Founded in 1988 with it's first Director Stephanie Davis, the Women’s Policy Group, along with its sister organization the Women’s Policy Education Fund (later Georgia Women for a Change) tackled the problems that keep women and their families underemployed, impoverished, and underserved. Working with experts, they produced many important research papers and projects on issues that impact women, including child care and support, health and employment issues, violence against women and children, reproductive freedom, and tax policies.
In 2014, the Women’s Policy Group joined forces with the YWCA of Greater Atlanta to become the Georgia Women’s Policy Institute.
Women Make Policy, Not Coffee
When the WPG first met as a group, members decided that they did not want to be a formal organization, but rather preferred to meet regularly in order to learn about issues of importance. A steering committee was formed to be responsible for continued communication and programming.
"I remember having a couple of meetings, from the beginning, organizing meeting, where we tried to bring in other women's organizations to see if we wanted to be an alliance. Decided to be loosely affiliated and have individuals be members, but with no right--and then we knew we needed a lobbyist."
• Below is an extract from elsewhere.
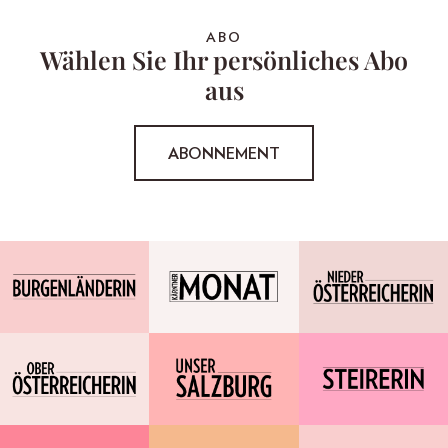
ABO
Wählen Sie Ihr persönliches Abo
aus
ABONNEMENT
Stephanie Davis oral history interview, August 26, 2010
For 20 years the WPG raised enough money to hire a lobbyist to take issues to the Georgia General Assembly. Much of this money was raised through auctions organized by volunteers. Funds were also raised by individuals, corporations, and foundations to convene the Women's Assembly which drew at least 100 participants annually. Regular legislative breakfasts served as a vehicle for community members to explore problems and seek solutions for issues, and a very successful "Bookmark" series was developed to inform legislators about critical issues affecting women.